Dans un souci de pacification, les 2 bâtiments militaires, Cercle des officiers et actuel Consulat de France sont plus petits et en retrait.
S’y trouvaient également des lieux de loisirs ; le théâtre et l’automobile-club aujourd’hui disparus.
Si l’extérieur des bâtiments reprend les codes du style néo-marocain, la décoration intérieure est plutôt art-déco.
La plupart de ces édifices a été conçue par des architectes Français très prolifiques à Casa : Marius Boyer, Brion, Marrast ….
Le boulevard Mohamed V (ex Bd de la gare)
Cette artère apparaît dès le début des années 1900. Les constructions s’y font de manière anarchique au rythme d’une forte spéculation immobilière et sans voirie possible.
Lyautey qui souhaite créer un grand boulevard reliant la place de France (Nations-Unis) à la gare, va devoir négocier avec les colons déjà installés.
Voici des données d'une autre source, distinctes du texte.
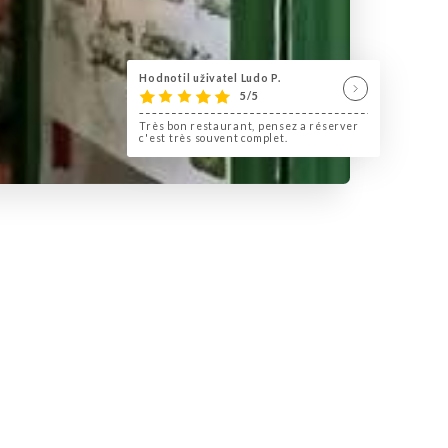
Hodnotil uživatel Ludo P.
5/5
Très bon restaurant, pensez a réserver
c'est très souvent complet.
en où les saveurs exotiques et
u cœur du Brésil.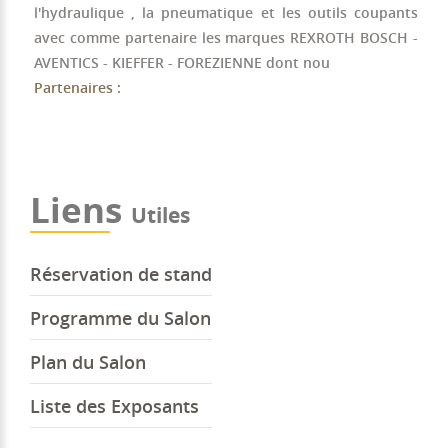
l'hydraulique , la pneumatique et les outils coupants
avec comme partenaire les marques REXROTH BOSCH -
AVENTICS - KIEFFER - FOREZIENNE dont nou
Partenaires :
Liens
Utiles
Réservation de stand
Programme du Salon
Plan du Salon
Liste des Exposants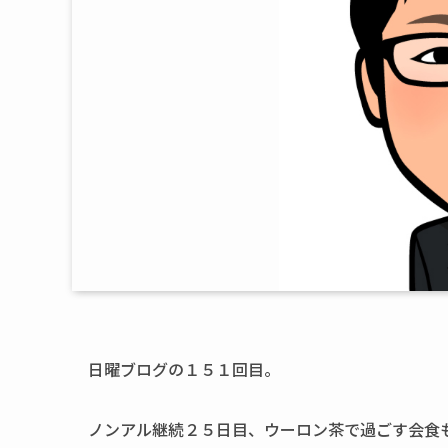
日曜ブログの１５１回目。
ノンアル継続２５日目、ウーロン茶で過ごす会食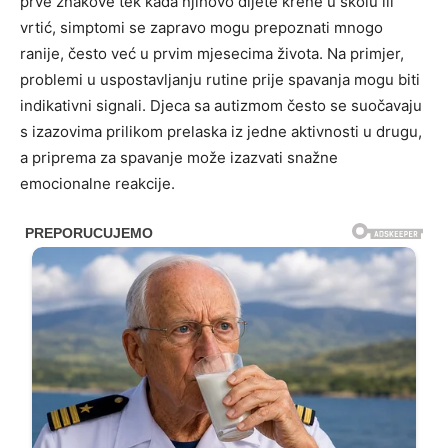
prve znakove tek kada njihovo dijete krene u školu ili
vrtić, simptomi se zapravo mogu prepoznati mnogo
ranije, često već u prvim mjesecima života. Na primjer,
problemi u uspostavljanju rutine prije spavanja mogu biti
indikativni signali. Djeca sa autizmom često se suočavaju
s izazovima prilikom prelaska iz jedne aktivnosti u drugu,
a priprema za spavanje može izazvati snažne
emocionalne reakcije.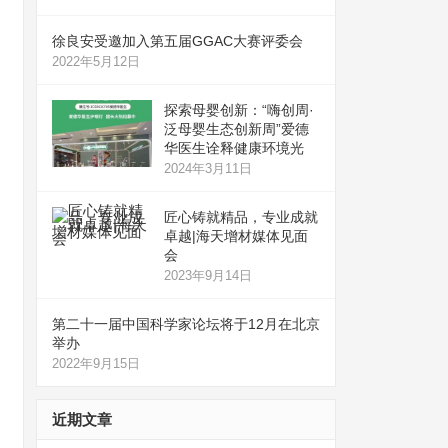
徐良安受邀加入第五届GGAC大赛评委会
2022年5月12日
探索母婴创新：“嗨创周·
泛母婴生态创新周”爱德
华医生诠释健康环境光
2024年3月11日
匠心铸就精品，专业成就
卓越|海天增材媒体见面
会
2023年9月14日
第二十一届中国科学家论坛将于12月在北京
举办
2022年9月15日
近期文章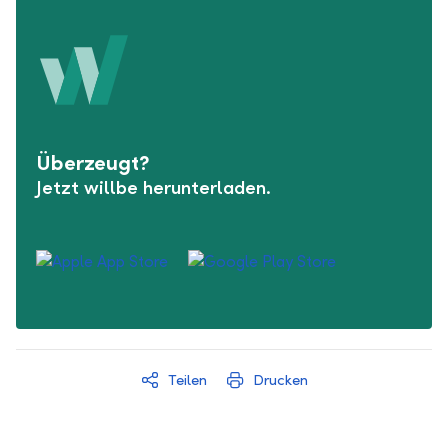
Überzeugt?
Jetzt willbe herunterladen.
Teilen
Drucken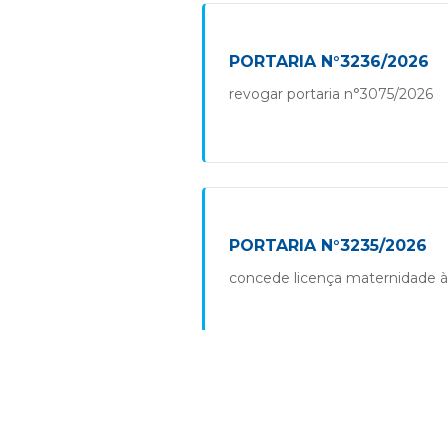
PORTARIA N°3236/2026
revogar portaria n°3075/2026
PORTARIA N°3235/2026
concede licença maternidade à s
PORTARIA N°3234/2026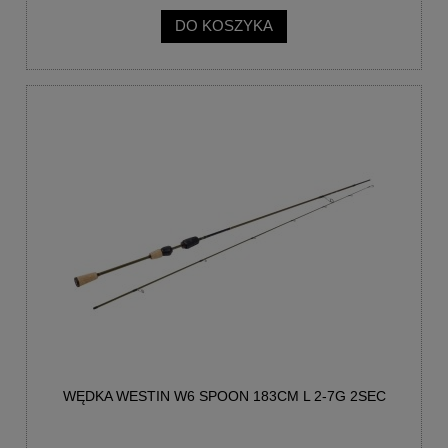
DO KOSZYKA
WĘDKA WESTIN W6 SPOON 183CM L 2-7G 2SEC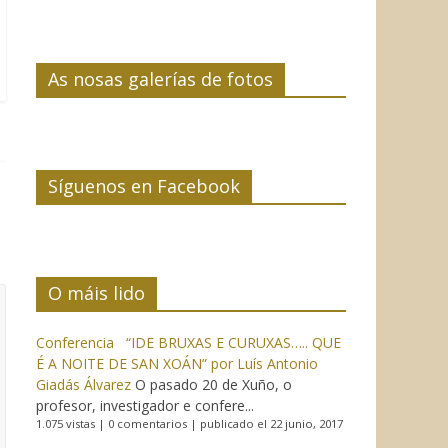
As nosas galerías de fotos
Síguenos en Facebook
O máis lido
Conferencia “IDE BRUXAS E CURUXAS….. QUE
É A NOITE DE SAN XOÁN” por Luís Antonio
Giadás Álvarez
O pasado 20 de Xuño, o
profesor, investigador e confere...
1.075 vistas
|
0 comentarios
|
publicado el 22 junio, 2017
Un remembrement total de la propriété va être opéré, basé sur la destruction de l’existant et l’attribution de nouvelles parcelles. Seul le propriétaire de l’immeuble à l’entrée de l’artère refusera la proposition : le boulevard ne sera donc pas rectiligne !
Il devient l’épine dorsale et le centre commercial de la ville nouvelle avec boutiques, banques, restaurants, hôtels, cinémas…
C’est là que vont s’exprimer dans une grande liberté de nombreux styles architecturaux d’avant-garde.
- L’immeuble Socifrance dans un style Bahaus
- L’immeuble Benhadan de style paquebot
- Les immeubles Glaoui, Grand bon marché, le cinéma Vox …de style art-déco
- L’immeuble Trianon, le crédit du Maroc de style fonctionnaliste
- La Société Générale, Maroc-Soir, la bourse du commerce, le marché central, l’hôtel Lincoln-Bessoneau…de style néo-mauresque
- La banque Attijariwaffa de style cubiste/néo-marocain
- L’immeuble Assayag de style fonctionnaliste-cubiste
Et bien d’autres…
Le centre ville de Casablanca dispose d’un patrimoine architectural du XXème siècle d’une grande richesse, à découvrir ou redécouvrir.
Cette visite gratuite, ainsi que celle de la Médina et des Habous sera de nouveau proposée par l’association CASAMEMOIRE durant les journées de patrimoine qui auront lieu les 18 et 19 mai en journée.